- Une majorité de Tunisiens affirment jouir de plus de libertés politiques et civiques par rapport à quelques années auparavant. Cependant, un nombre croissant de citoyens estiment devoir être prudents lorsqu'ils parlent de politique.
- Plus de deux tiers (68%) des Tunisiens affirment discuter de politique au moins de temps à autre, et trois quarts (73%) déclarent s’informer quotidiennement de l'actualité par le biais de la télévision. Chez les plus jeunes adultes, l'Internet et les réseaux sociaux constituent une source d'information plus fréquente (77%).
- La participation électorale est sur le déclin. La moitié (50%) seulement des Tunisiens affirment avoir voté lors des dernières élections nationales, et le nombre de ceux qui ont décidé de ne pas voter a doublé entre 2013 et 2018.
- Alors qu'une petite minorité seulement des Tunisiens affirment s'être joints à d'autres pour aborder un problème ou avoir participé à une manifestation au cours de l'année précédente, une proportion croissante des citoyens déclarent qu'ils entreprendraient une telle action s'ils en avaient la possibilité.
- L'engagement civique et politique par le biais d'associations bénévoles et de prises de contact avec les dirigeants est limité à un citoyen sur 10 environ.
La Tunisie est, depuis sa révolution en 2011, un modèle de transition démocratique réussie dans le monde arabe (Caryl, 2019). Alors que la Libye, le Yémen, et la Syrie ont sombré dans la guerre civile, et que l’Égypte et le Bahreïn sont tombés dans la répression et l’autoritarisme, la Tunisie est le seul pays du Printemps arabe où la démocratie a survécu (Chulov, 2018).
Ce petit pays d’Afrique du Nord a organisé à plusieurs reprises des élections libres et transparentes, notamment des élections aux assemblées constituantes en 2011, des élections municipales en 2018, et des élections parlementaires et présidentielles à deux reprises, en 2014 et 2019. La Tunisie a adopté la constitution la plus progressiste du monde arabe en 2014, qui garantit les libertés d’expression, de réunion, et de la presse, protège le droit d’accès à l’information, et impose l’égalité des sexes avec un engagement actif de l’état à la faire respecter (Constitute Project, 2019).

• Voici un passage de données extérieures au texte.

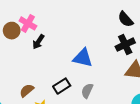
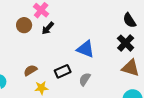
brown circle: (12, 31) -> (24, 25), moved
black cross: (125, 45) -> (126, 43), turned -30

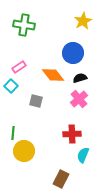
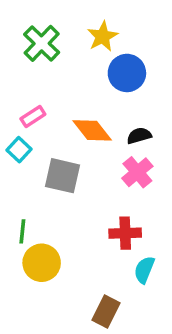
yellow star: (83, 21) -> (103, 36), moved
green cross: (24, 25) -> (42, 43), turned 35
blue circle: (73, 53) -> (127, 73), moved
gray square: (36, 101) -> (62, 176), size x1.5

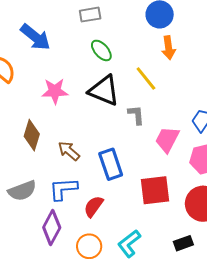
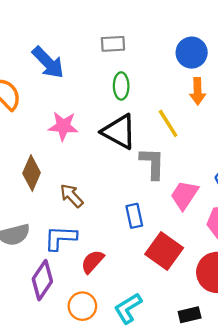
green ellipse: (101, 50) -> (121, 86), turned 35
gray L-shape: (136, 115) -> (152, 163), size x1.4
blue rectangle: (111, 164) -> (134, 216), moved, size x0.7
red square: (155, 190) -> (164, 251), turned 36

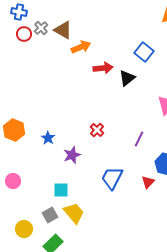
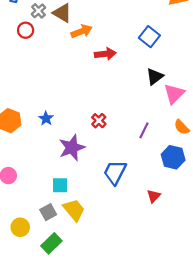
red circle: (24, 34) -> (26, 30), moved
black triangle: (127, 78) -> (155, 77), moved
blue star: (48, 138) -> (46, 119), moved
purple star: (72, 155) -> (72, 148), size x1.4
red triangle: (148, 182) -> (154, 196), moved

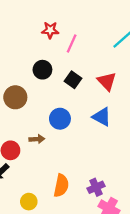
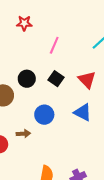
red star: (50, 30) -> (24, 23), moved
black circle: (42, 70) -> (27, 79), moved

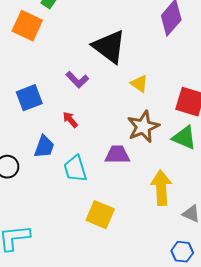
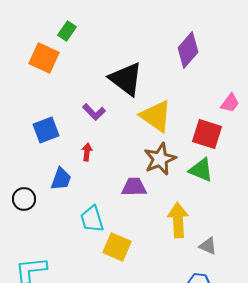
yellow triangle: (139, 84) -> (156, 116), size x1.8
red arrow: (70, 120) -> (87, 152), turned 48
cyan trapezoid: (75, 169) -> (92, 219), moved

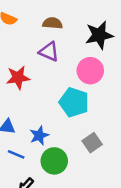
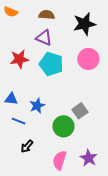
pink circle: (90, 71) -> (88, 59), moved
cyan pentagon: (74, 102) -> (51, 64), moved
green circle: (54, 161) -> (63, 126), moved

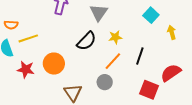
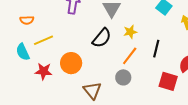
orange semicircle: (11, 25) -> (27, 20), moved

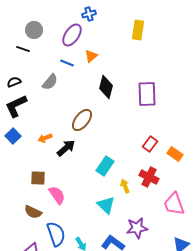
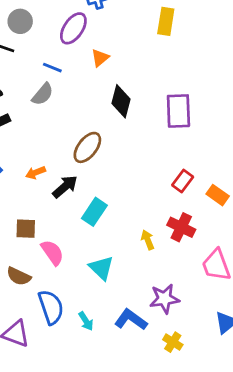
blue line: (67, 63) -> (52, 68), moved
cyan rectangle: (105, 166) -> (94, 212), moved
cyan triangle: (106, 205) -> (101, 268), moved

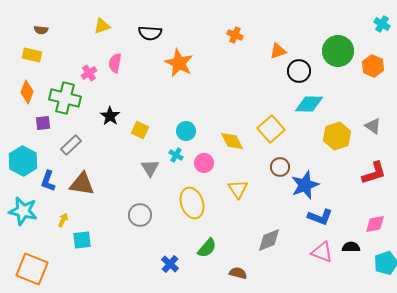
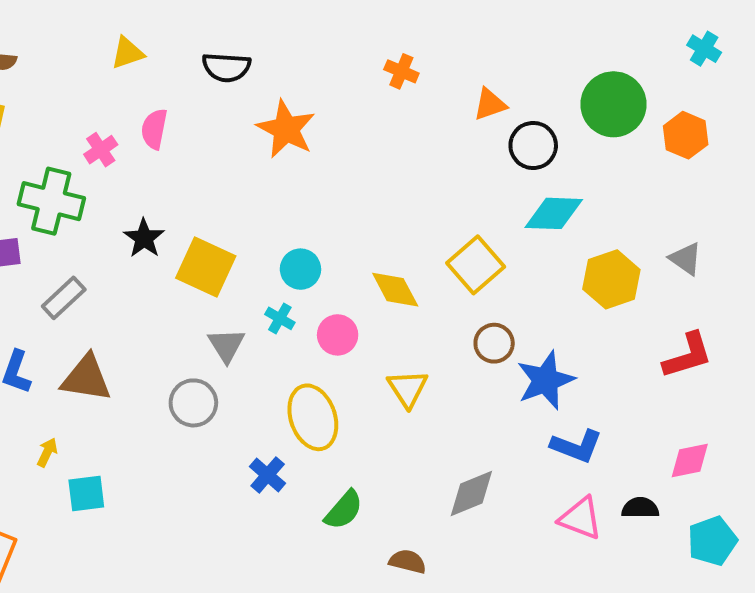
yellow square: (140, 130) -> (206, 267), size x1.6
gray circle: (140, 215) -> (193, 403), moved
blue cross: (170, 264) -> (268, 475), moved

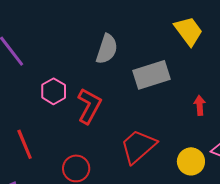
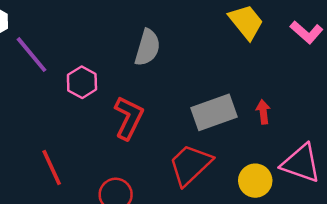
gray rectangle: (151, 75) -> (214, 112), moved
pink hexagon: (54, 91) -> (82, 82), moved

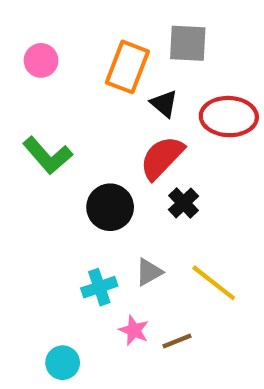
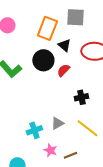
red semicircle: (162, 158) -> (63, 70), size x0.6
black cross: (183, 203) -> (81, 97), moved, turned 32
black circle: (110, 207) -> (43, 60), moved

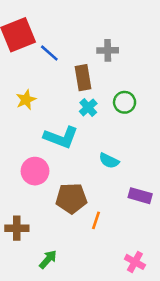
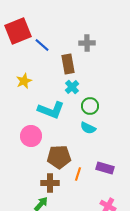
green circle: (125, 102) -> (90, 106), moved
purple rectangle: (140, 196) -> (105, 168), moved
brown cross: (17, 228) -> (50, 183), moved

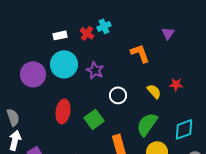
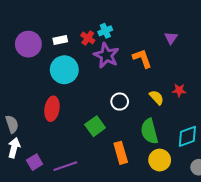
purple star: (95, 70) -> (106, 55), moved, size x1.4
purple circle: (33, 74) -> (28, 44), moved
red ellipse: (63, 111) -> (52, 109), moved
green semicircle: (147, 124) -> (149, 131), turned -50

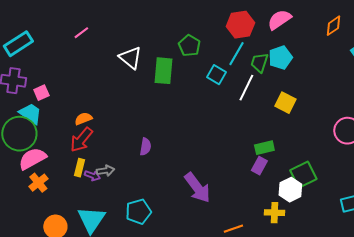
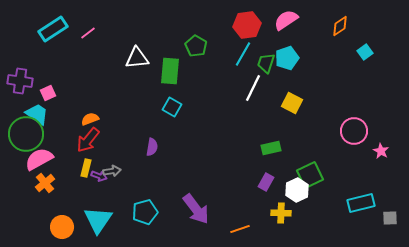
cyan rectangle: (18, 44) -> (53, 29), moved
white triangle: (130, 58) -> (137, 58), turned -45
cyan square: (216, 75) -> (172, 107), moved
purple rectangle: (259, 166) -> (266, 182), moved
purple arrow: (197, 188) -> (196, 209), moved

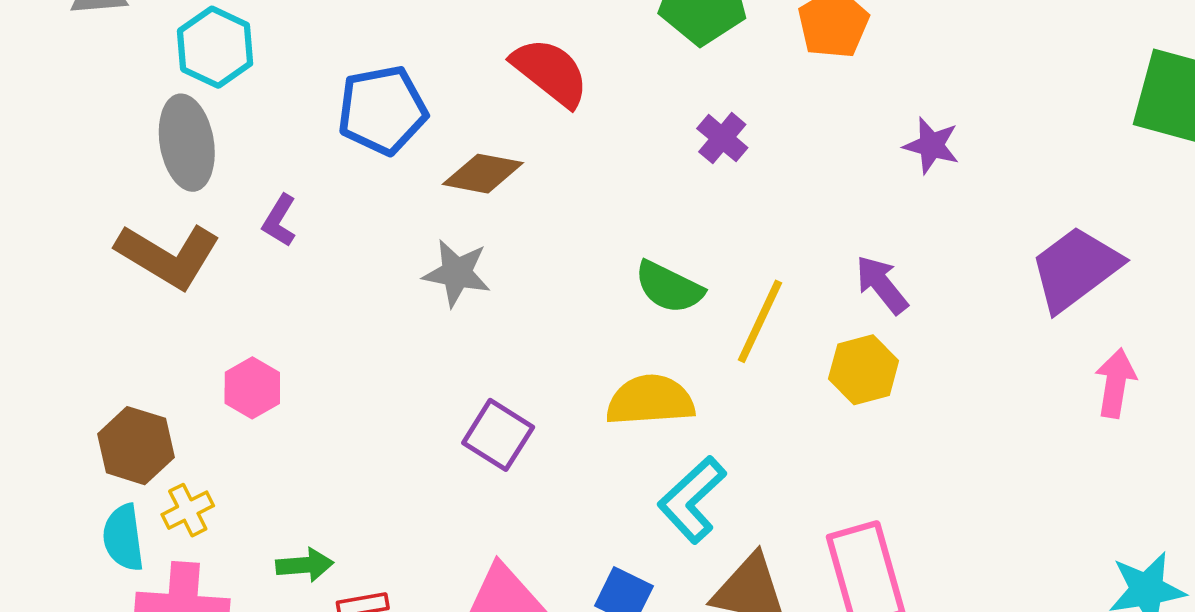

Alors que le pays continue de faire face à d’énormes problèmes économiques, ses actions lui ont valu d’être reclassé par Freedom House (2015) de « non libre » à « libre ».
L’une des principales raisons pour lesquelles la démocratisation a réussi en Tunisie contrairement à d’autres pays du Printemps Arabe réside dans la force de la société civile du pays. En 2010, lorsque les manifestations se sont intensifiées et étendues à la capitale, des groupes de la société civile, des syndicats, des avocats, des journalistes, et des partis d’opposition se sont joint aux manifestants et ont joué un rôle clé en mettre fin aux 23 ans de régime autoritaire (Yerkes & Ben Yahmed, 2018). Après la révolution, le Quartet Tunisien du Dialogue National – composé de l’Union Générale Tunisienne du Travail; de l’Union Tunisienne de l’Industrie, du Commerce et de l’Artisanat; de la Ligue Tunisienne des Droits de l’Homme; et de l’Ordre des Avocats de Tunisie – a reçu le Prix Nobel de la Paix en 2015 pour avoir réussi un compromis entre les acteurs politiques laïques et islamistes alors que la transition démocratique était sur le point de s’effondrer par suite d’une intense polarisation politique (Nobel Prize, 2015). Les politiques ont accepté transcender leurs divergences et parvenir à un consensus qui permettait aussi bien aux islamistes qu’aux laïques de s’exprimer dans le nouveau système politique (Marks, 2015).
Nous fondant dans cette dépêche sur les données des enquêtes Afrobarometer, nous étudions l’engagement citoyen en Tunisie. Nous observons que si une majorité de Tunisiens affirment que les libertés civiques et politiques se sont accrues au cours des dernières années, la proportion des citoyens qui se sentent limités dans leurs discussions politiques est plus élevée, et moins de personnes se rendent aux urnes à l’occasion des élections. Quand bien même un nombre croissant de Tunisiens expriment la volonté de se réunir pour discuter d’une question ou participer à une manifestation, dans la pratique, seules de petites minorités s’engagent au travers d’organisations de la société civile ou de prises de contact avec leurs dirigeants.